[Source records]
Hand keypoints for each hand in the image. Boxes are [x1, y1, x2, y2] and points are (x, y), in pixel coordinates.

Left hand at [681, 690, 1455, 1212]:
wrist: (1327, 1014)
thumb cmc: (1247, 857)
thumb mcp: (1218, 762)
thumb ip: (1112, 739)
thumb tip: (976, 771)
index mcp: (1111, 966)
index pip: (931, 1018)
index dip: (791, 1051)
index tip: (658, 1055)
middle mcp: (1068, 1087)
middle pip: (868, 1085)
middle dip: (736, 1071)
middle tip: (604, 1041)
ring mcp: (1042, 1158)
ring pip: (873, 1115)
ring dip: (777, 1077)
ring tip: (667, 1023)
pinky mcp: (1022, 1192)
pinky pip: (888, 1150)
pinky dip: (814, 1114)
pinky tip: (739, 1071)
...
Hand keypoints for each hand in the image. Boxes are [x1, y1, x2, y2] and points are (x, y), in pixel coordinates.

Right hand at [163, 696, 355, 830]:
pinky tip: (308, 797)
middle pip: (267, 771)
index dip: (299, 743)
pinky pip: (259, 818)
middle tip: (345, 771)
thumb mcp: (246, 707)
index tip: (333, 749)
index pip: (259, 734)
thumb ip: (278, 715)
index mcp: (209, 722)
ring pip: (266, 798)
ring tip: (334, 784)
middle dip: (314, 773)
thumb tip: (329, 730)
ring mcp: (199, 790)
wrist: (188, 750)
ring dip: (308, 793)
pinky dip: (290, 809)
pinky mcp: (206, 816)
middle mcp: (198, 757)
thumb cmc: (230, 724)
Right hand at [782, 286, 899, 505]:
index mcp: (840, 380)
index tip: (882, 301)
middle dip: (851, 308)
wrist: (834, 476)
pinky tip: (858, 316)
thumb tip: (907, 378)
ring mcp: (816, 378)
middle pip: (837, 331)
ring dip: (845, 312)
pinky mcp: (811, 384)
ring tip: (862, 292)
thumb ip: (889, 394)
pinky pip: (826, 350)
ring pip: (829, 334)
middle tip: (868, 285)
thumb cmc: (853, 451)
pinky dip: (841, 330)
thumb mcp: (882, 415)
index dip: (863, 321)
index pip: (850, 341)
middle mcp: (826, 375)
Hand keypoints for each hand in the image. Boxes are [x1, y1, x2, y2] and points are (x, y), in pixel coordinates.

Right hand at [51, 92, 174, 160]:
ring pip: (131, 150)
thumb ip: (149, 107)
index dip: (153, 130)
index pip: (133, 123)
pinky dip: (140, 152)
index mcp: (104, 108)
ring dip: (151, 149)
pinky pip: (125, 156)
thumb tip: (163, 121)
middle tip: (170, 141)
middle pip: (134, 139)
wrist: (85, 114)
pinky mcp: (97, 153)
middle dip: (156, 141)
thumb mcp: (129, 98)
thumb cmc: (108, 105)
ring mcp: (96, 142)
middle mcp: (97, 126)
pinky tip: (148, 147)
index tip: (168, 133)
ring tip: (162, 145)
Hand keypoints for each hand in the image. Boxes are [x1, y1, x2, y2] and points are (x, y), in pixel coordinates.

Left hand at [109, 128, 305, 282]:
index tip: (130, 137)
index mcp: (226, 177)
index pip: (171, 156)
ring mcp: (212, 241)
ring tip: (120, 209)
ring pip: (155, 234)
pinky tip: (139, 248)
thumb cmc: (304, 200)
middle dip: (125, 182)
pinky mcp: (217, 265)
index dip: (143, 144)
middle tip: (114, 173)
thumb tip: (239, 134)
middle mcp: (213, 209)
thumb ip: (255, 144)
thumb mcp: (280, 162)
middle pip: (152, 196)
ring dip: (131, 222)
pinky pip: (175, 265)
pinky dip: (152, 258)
* * *
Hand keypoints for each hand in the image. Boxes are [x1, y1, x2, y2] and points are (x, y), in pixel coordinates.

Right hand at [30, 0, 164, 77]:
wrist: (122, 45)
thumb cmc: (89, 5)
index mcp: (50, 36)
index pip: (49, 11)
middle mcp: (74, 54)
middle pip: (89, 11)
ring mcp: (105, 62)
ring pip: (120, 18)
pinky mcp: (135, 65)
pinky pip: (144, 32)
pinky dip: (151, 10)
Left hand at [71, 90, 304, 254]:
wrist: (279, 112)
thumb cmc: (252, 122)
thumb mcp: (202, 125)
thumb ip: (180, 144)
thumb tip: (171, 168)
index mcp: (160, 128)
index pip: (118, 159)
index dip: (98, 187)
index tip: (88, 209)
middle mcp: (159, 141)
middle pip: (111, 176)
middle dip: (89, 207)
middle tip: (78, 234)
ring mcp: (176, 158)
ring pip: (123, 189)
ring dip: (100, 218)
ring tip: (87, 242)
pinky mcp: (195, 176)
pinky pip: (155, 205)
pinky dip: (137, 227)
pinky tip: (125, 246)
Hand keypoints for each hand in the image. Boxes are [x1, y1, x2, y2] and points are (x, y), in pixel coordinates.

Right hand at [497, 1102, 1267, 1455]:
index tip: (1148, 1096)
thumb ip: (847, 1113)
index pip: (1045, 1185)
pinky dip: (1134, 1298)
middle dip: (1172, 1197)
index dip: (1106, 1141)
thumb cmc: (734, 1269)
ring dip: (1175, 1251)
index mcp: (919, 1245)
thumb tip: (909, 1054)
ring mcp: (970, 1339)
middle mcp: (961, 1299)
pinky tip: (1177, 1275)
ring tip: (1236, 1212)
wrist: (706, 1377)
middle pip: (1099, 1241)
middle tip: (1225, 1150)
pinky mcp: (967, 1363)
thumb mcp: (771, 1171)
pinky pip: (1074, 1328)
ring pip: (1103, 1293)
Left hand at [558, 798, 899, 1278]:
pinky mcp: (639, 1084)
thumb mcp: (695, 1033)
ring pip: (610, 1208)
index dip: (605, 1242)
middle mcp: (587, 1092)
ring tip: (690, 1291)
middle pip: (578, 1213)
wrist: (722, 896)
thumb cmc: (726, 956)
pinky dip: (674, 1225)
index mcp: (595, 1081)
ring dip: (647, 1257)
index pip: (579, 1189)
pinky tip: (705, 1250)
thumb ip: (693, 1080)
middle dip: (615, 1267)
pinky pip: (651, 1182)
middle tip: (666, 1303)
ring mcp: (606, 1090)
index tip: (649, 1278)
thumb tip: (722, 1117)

### WHAT IS REQUIRED:
The word "Left" may appear in several lines of the data; copy every line where it does.

### EXERCISE OUTPUT:
Left hand at [681, 690, 1455, 1212]:
Left hand at [109, 128, 305, 282]:
Left hand at [71, 90, 304, 254]:
Left hand at [558, 798, 899, 1278]:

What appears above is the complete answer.